The average annual salary for a professional baseball player is just over $3 million. But Major League Baseball is once again under scrutiny from the U.S Department of Labor over the issue of whether the big leagues properly pay the little guys.

Four teams have been called out by the department: The Miami Marlins, the San Francisco Giants, the Oakland Athletics, and the Baltimore Orioles.

Currently only two of those four teams are actively under investigation by the United States Labor Department: The San Francisco Giants and the Miami Marlins.

Myron Levin is the Executive Editor of Fair Warning, a nonprofit online publication that investigates health, safety and labor concerns. He says the issues these MLB teams are having with the Department of Labor are over required minimum wage, overtime, and the compensation of interns.

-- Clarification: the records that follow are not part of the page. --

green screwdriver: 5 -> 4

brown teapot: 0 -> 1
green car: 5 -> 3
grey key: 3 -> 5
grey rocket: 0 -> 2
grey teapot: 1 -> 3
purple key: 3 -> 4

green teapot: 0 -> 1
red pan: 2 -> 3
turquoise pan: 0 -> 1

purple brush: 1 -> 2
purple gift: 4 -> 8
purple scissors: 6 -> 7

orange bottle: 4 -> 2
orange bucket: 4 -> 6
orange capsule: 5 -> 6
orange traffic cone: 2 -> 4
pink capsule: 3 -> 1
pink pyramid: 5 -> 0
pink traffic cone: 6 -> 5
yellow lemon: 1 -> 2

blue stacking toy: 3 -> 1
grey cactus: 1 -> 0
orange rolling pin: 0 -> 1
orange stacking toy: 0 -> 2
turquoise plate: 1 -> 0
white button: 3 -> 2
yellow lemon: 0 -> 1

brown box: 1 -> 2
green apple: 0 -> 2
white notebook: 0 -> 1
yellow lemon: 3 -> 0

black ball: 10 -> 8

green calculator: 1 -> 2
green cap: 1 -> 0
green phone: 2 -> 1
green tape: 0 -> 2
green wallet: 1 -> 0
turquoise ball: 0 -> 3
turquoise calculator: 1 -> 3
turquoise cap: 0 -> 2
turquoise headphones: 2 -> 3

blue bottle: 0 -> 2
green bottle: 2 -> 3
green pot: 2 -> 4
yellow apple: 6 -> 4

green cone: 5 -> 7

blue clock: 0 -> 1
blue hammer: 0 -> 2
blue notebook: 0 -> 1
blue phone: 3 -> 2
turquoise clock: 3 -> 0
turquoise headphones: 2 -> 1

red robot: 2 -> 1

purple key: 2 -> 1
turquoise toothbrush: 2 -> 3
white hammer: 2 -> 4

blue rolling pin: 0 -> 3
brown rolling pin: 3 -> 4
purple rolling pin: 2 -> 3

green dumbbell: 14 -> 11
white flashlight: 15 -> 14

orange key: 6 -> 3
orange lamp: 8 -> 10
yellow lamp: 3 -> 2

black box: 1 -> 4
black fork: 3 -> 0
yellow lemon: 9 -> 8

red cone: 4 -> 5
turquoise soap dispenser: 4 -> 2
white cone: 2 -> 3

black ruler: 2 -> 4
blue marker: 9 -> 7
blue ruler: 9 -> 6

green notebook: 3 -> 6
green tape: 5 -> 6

“When you have to work 11 hours, if it’s $55 that you’re getting, you’re not getting minimum wage. The federal minimum is 7 and a quarter, in California and some other places it’s higher,” Levin said. “And they’re not getting overtime. In a week that you work more than 40 hours, you’re supposed to receive time and half of your regular pay–overtime pay–and they’re not getting that.”

Regarding the practices, a senior MLB Wage and Hour official stated last summer:

“What I need to be able to do is explain… exactly how we are working collaboratively to ensure that other franchises are moving toward compliance.”